Nowadays, there are more than 1,000+ approved regional centers. This large
number of regional centers is more of a distracting statistic than a realistic
selection of viable options. The vast majority of these regional centers
have ben approved within the last 2-3 years, and have no projects or no
approved projects. In practice, the EB-5 investor should be considering
only those approximately 15-20 regional centers that have at least one
project that has received approval of the I-829 removal of conditions
petition. Having had approved I-829 petitions for past projects proves
several important points:
- The regional center’s management has proven that it can organize
a project that actually meets USCIS’s requirements.
- The regional center’s management has proven that it can pull together
the documentation to satisfy USCIS’s demanding review of its project,
and that it has probably surmounted several requests for evidence from
USCIS that can challenge the regional center’s management to defend
and vindicate its project.
- The regional center’s management has proven that its regional center
is not a complete scam designed to bilk investors out of their money,
since scam regional centers are unmasked as such already with their first
project because they do not actually carry out even the first project.
Approximately 5 such projects have been unmasked by USCIS in recent years.
It is also important to consider whether the regional center has had any
previous denials at the I-526 or I-829 petition stages. If so, then it
is important to consider what the regional center did that prompted USCIS
to deny the petition, i.e., what USCIS justified or unjustified in denying?
Was the regional center taking unnecessary risks, typically with its job
creation methodology or with changes to the project business activity
that prompted USCIS to deny the petition? How did the regional center’s
management react to the denial? Did the regional center litigate the denial
in federal court and fight the case through to approval of the investors’
cases? Did the regional center just let the matter go and not defend the
interests of its investors and not vindicate the validity of the regional
center’s approach in the project? Does the regional center’s
management have sufficient capital from which to litigate against USCIS
in federal court, which would typically take hundreds of thousands of
dollars? Is the regional center committed to standing behind its projects?
One final point, in connection with considering the regional center management’s
ethics and commitment to stand behind their project, it would be advisable
to look into whether any of the leaders in the management of the regional
center have any history of criminal offenses, sanctions from the Securities
and Exchange Commission (the securities regulation agency in the U.S.),
loss of any professional license for malfeasance, and so forth. These
are important questions to ask in order to determine whether you are working
with the best and safest regional center.
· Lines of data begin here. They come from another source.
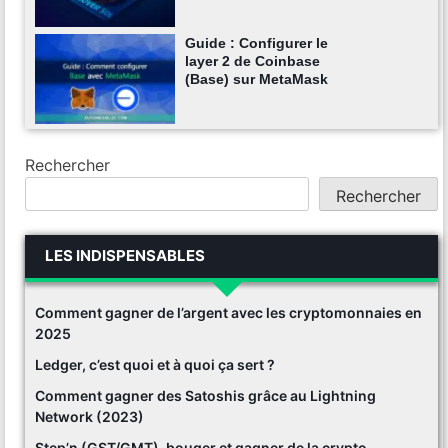
Guide : Configurer le
layer 2 de Coinbase
(Base) sur MetaMask
Rechercher
Rechercher
LES INDISPENSABLES
Comment gagner de l’argent avec les cryptomonnaies en
2025
Ledger, c’est quoi et à quoi ça sert ?
Comment gagner des Satoshis grâce au Lightning
Network (2023)
Step’n (GST/GMT), bouger et gagner de la crypto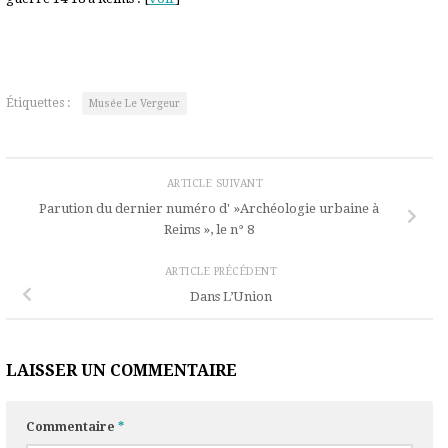
Étiquettes :
Musée Le Vergeur
ARTICLE SUIVANT
Parution du dernier numéro d' »Archéologie urbaine à
Reims », le n° 8
ARTICLE PRÉCÉDENT
Dans L’Union
LAISSER UN COMMENTAIRE
Commentaire
*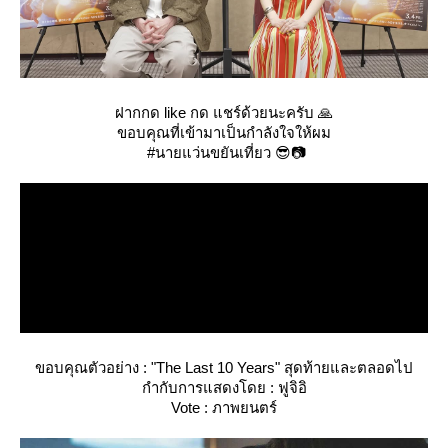
ฝากกด like กด แชร์ด้วยนะครับ 🙏
ขอบคุณที่เข้ามาเป็นกำลังใจให้ผม
#นายแว่นขยันเที่ยว 😎📷
ขอบคุณตัวอย่าง : "The Last 10 Years" สุดท้ายและตลอดไป
กำกับการแสดงโดย : ฟูจิอิ
Vote : ภาพยนตร์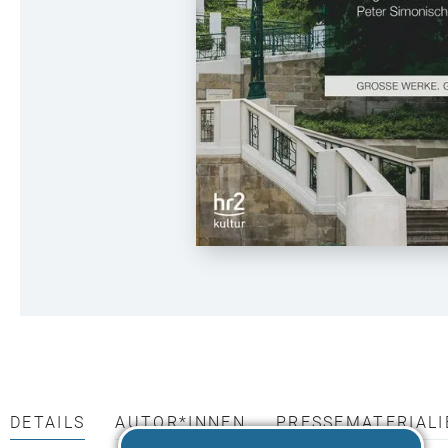
DETAILS
AUTOR*INNEN
PRESSEMATERIALI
In selecting a regional center, it is important to judge the likelihood
that that regional center and its management are able and are on track
with the project that they are offering you to succeed at both the I-526
and the I-829 petition stages. Also, it is important to determine whether
the regional center’s management team have the experience and track
record of having safely ushered EB-5 investors all the way through the
EB-5 immigration process. Beware, though, that a successful track record
does not guarantee that the current project will be approved if the current
project is not well designed to qualify—consistent use of careful
strategies for qualifying the project is crucial. Finally, you need to
evaluate whether the regional center’s management team, based on
their past history, have the ethics and gumption to stand behind their
project if “push comes to shove” with USCIS.